In linux, in most cases, this means GL/glx.h, in windows it means windows.h. And I don't actually know what it is for mac (and I'm only mostly guessing with windows). While these libraries are portable, there are implementation differences between them. David Rosen in his post on the Wolfire blog, said "...you're going to be wrapping these low-level APIs in an abstraction layer anyway..." and I disagreed at first. I thought that with larger structures sure, or if there was more programmers than just mean and I wasn't trying to just do it quick and dirty, probably, but that just seemed like an extra step for nothing.

As I plung further into these libraries I get where he was coming from. Allow me to explain the reason why you must write a library to abstract away from the graphics/etc API, and what that abstraction might look like.

1. Portability:
As I said earlier, just because openGL and openCL are portable, doesn't mean that they don't have implementation differences. The abstraction layer exists to prevent you from having to think about those differences more than once. And to port your engine to a new system with a different implementation, all that needs to be done is write a new abstraction for that system and the rest of your graphics (or physics) works fine and dandy.

2. Simplicity:
It is actually faster. Portability aside, you will achieve your result faster with a layer of abstraction than you will with trying to go with out one. OpenGL and OpenCL are not just game libraries, they are incredibly powerful general purpose graphics and computing libraries. Meaning, there is a lot to them and in the average game you'll probably only use a quarter of what they are capable of doing. Trying to keep track of the whole thing is a waste of time and energy. Abstract out what you need out, and forget the rest.

3. Personality:
This follows along with simplicity. You program will be unique to what it needs to do. it will (and if it doesn't it should) naming conventions, best practices, and ways of doing things in general. CL/GL are not your program. Cl/GL do not have your naming conventions, best practices, nor ways of doing things in general, nor will you theirs. Making a layer of abstraction makes the API your own. It also allows you to optimize as your program needs. If you use cubes alot you can abstract out a data type that is specific to cubes, this allows your code to assume things. if you know something is a cube, you need not say it has 8 vertices, you can assume that, you need not say the sides are all equal, you can assume that, and thus, you can describe a cube with only 4 data points (locx,locy,locz,scale) in contrast to 24 (3*8 vertices locations). The library allows your program's personality be polished.

4. Debugging:
When you abstract the library away, when you have one problem, it shows up everywhere, but if you fix that problem, it is fixed everywhere.

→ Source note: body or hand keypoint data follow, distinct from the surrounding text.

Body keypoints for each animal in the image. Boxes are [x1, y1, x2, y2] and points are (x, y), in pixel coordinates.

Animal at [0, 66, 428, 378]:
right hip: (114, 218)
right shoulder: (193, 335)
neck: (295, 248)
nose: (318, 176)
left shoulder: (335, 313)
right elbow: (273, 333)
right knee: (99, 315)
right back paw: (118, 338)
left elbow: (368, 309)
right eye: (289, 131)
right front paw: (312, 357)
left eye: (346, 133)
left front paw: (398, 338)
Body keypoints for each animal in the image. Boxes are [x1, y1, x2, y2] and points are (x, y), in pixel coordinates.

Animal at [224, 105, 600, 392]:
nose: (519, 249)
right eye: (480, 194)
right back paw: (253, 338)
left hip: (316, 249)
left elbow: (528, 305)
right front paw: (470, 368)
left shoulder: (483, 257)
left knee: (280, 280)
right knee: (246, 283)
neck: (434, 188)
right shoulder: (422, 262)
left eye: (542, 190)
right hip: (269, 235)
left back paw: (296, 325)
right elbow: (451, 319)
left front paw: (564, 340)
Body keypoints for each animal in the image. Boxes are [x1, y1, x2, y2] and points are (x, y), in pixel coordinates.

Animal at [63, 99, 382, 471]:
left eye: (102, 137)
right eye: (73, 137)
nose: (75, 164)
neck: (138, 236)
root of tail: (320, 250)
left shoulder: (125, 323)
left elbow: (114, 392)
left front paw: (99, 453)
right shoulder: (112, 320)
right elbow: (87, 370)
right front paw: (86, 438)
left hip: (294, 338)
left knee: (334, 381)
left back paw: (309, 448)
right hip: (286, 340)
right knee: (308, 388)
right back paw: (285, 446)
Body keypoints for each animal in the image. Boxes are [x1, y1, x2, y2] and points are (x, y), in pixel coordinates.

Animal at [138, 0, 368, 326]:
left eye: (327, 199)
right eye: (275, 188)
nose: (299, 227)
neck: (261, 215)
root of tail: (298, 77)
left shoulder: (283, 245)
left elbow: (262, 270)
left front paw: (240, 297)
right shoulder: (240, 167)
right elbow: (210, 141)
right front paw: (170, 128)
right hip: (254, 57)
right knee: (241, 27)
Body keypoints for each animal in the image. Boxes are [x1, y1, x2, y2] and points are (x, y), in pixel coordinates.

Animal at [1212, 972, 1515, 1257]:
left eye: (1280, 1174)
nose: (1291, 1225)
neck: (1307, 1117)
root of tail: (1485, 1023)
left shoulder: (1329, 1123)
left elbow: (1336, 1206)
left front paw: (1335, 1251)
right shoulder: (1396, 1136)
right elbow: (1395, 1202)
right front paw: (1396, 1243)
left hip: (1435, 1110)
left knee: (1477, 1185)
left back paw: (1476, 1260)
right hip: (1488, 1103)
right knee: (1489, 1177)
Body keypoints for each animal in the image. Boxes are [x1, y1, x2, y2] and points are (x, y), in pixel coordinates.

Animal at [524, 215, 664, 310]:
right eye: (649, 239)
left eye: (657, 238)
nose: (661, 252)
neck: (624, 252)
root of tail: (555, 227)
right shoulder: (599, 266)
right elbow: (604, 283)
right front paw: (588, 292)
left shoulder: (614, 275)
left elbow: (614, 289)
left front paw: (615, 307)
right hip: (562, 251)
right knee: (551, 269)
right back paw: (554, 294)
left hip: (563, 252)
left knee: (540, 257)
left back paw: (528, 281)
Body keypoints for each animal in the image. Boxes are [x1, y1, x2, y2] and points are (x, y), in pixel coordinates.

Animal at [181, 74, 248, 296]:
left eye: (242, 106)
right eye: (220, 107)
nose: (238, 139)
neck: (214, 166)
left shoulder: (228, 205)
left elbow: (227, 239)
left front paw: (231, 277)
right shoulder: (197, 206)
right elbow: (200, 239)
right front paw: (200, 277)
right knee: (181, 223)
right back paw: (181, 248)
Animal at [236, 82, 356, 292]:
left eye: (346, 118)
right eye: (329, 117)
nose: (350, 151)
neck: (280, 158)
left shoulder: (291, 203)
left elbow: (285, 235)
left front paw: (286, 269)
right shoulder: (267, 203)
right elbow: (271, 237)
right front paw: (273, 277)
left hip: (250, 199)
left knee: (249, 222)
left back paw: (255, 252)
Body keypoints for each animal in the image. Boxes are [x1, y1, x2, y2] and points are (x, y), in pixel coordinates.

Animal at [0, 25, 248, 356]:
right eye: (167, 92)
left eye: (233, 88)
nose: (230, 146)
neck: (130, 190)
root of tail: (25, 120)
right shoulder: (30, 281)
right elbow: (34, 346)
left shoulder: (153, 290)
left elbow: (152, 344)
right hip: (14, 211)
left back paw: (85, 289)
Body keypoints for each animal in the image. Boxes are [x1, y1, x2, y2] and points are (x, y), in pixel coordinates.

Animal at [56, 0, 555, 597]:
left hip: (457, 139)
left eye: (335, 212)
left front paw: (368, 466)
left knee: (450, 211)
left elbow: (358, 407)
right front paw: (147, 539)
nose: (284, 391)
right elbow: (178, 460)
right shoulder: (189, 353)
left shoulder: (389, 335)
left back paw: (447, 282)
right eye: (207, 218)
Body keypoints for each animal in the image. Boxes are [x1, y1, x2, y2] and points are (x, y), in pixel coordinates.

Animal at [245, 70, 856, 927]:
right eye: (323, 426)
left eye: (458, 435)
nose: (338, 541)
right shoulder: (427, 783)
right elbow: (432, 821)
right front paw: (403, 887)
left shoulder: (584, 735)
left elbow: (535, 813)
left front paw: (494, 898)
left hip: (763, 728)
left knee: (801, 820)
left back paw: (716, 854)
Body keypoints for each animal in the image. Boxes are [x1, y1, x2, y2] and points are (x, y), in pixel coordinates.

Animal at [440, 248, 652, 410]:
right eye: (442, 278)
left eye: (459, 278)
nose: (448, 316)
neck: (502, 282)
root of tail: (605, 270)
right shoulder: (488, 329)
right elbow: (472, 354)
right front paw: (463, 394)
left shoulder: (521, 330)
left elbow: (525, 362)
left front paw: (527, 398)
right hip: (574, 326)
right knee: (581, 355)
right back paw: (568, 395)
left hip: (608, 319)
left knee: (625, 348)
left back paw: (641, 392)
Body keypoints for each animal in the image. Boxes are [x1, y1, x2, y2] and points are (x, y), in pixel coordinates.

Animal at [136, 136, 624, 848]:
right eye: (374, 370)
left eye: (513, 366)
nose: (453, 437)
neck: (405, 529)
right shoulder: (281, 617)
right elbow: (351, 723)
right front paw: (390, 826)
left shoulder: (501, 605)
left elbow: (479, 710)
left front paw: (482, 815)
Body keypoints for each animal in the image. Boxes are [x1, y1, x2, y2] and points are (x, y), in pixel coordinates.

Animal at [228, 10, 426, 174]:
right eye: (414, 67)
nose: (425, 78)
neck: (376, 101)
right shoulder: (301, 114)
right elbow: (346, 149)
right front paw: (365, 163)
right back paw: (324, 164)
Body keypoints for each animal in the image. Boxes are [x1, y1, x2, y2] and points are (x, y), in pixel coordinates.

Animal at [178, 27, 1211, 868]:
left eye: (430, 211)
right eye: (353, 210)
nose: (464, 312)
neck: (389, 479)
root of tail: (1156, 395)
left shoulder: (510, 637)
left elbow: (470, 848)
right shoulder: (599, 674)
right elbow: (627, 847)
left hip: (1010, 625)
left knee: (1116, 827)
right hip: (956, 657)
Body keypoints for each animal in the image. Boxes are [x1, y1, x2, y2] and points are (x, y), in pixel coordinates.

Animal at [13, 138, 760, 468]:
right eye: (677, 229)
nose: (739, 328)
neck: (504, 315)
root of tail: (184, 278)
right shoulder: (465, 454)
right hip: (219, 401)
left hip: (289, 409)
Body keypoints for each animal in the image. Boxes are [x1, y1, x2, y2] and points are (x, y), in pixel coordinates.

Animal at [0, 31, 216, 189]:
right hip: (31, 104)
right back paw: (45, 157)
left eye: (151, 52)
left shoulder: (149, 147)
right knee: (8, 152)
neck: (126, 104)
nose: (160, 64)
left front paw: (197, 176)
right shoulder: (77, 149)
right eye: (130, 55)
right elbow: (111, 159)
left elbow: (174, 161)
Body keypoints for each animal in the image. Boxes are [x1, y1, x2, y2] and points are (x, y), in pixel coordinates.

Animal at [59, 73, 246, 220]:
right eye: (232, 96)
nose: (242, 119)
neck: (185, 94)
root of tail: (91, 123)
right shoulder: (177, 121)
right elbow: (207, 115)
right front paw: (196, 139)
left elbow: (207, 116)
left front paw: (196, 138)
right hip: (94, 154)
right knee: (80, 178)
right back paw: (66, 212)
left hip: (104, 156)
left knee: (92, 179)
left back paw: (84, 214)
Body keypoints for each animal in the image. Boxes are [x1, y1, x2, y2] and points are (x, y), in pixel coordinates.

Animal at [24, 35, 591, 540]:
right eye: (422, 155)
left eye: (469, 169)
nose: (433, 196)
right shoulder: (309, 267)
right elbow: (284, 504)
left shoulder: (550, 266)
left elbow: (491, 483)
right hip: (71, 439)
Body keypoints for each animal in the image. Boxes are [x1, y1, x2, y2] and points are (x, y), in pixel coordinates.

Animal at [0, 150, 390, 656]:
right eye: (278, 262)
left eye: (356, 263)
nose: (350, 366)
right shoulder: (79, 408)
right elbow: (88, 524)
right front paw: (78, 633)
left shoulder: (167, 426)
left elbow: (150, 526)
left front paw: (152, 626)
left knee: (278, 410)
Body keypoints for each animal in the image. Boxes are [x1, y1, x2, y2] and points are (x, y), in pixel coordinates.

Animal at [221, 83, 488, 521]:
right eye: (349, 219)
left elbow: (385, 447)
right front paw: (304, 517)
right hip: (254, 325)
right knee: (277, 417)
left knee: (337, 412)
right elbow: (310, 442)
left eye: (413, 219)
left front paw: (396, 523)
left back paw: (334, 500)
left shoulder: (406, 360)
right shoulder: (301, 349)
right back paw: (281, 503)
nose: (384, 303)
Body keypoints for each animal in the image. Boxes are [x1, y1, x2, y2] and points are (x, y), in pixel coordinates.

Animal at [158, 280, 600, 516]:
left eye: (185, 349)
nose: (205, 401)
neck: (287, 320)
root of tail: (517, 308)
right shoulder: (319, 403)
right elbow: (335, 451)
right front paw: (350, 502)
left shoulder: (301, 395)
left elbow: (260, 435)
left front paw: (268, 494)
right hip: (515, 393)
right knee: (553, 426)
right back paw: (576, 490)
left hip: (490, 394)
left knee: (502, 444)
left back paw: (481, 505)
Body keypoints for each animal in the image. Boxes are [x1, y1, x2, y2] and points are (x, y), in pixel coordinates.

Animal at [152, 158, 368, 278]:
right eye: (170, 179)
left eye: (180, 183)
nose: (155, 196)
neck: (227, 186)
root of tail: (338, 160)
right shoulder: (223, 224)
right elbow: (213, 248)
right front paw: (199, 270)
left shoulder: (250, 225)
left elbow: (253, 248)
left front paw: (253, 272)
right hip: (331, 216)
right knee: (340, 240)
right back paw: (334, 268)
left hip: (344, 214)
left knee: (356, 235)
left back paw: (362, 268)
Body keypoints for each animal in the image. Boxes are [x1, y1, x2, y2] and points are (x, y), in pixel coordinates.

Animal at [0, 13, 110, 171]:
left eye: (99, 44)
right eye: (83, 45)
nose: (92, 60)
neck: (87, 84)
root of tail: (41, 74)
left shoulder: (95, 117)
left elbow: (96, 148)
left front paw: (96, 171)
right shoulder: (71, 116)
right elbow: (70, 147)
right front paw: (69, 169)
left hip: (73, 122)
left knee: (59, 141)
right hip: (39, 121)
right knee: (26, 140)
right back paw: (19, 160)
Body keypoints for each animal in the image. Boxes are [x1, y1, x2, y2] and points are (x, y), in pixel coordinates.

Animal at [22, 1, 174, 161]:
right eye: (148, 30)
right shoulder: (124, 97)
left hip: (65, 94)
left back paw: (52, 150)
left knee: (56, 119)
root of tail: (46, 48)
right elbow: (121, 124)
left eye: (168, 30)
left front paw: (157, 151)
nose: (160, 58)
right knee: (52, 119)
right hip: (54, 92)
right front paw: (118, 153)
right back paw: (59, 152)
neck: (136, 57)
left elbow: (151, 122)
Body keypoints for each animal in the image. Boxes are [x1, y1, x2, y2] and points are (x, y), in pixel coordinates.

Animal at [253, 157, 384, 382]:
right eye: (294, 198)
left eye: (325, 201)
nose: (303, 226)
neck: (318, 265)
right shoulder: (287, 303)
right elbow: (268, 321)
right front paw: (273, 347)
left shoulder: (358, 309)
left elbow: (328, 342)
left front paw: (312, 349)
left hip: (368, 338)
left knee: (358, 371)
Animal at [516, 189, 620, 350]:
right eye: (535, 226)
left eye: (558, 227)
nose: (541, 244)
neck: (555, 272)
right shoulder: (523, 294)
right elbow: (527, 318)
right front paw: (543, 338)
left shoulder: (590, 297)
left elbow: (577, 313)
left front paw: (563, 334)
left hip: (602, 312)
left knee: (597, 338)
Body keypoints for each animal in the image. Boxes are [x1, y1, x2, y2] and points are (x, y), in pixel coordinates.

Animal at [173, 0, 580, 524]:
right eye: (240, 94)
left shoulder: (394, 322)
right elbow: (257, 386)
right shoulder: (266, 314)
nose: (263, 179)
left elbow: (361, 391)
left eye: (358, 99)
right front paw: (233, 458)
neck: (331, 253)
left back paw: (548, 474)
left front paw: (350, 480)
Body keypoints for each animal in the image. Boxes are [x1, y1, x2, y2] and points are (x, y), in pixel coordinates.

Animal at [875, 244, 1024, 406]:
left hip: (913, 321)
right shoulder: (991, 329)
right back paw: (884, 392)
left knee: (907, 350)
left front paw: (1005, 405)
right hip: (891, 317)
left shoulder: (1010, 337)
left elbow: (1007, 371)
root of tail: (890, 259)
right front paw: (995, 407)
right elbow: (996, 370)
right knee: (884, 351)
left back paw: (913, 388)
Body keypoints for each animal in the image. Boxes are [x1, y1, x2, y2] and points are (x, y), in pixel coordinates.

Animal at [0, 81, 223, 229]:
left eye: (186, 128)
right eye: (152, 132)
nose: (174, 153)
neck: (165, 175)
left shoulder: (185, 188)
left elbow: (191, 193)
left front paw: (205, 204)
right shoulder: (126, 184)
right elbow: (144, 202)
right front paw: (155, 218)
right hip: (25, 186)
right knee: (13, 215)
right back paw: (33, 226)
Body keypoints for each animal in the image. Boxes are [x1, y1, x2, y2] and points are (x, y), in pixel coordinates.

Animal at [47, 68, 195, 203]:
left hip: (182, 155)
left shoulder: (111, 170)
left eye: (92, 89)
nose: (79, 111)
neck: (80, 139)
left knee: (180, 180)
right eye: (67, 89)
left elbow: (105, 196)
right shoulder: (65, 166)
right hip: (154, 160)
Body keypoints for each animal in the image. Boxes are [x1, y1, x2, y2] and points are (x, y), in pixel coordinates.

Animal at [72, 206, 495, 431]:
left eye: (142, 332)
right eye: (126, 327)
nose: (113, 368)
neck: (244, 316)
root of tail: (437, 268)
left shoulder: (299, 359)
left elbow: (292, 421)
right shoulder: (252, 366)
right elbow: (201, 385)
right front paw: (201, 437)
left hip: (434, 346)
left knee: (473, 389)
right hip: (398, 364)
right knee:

If you don't abstract and you have a lot of code that is kind of similar, you can spend a lot of time chasing down similar bugs, or missing them completely and have error ridden code. one location for makes it easier to keep working properly, clean, and efficient.

How this might look then is a simple hierarchy. (Hierarchies are your friends) You have at the top a single library interface for the rest of your code. inside of it, you have platform/implementation specific plug-gins for each target platform. those are all wrapped in a uniform package to create API calls, regardless of implementation, the same. Then you have the data structures and functions that are specific to your program, allowing you to optimize and specialize relatively easily.

Just some simple thoughts. I'm still learning, so take my advise with a grain of salt. But it is certainly food for thought.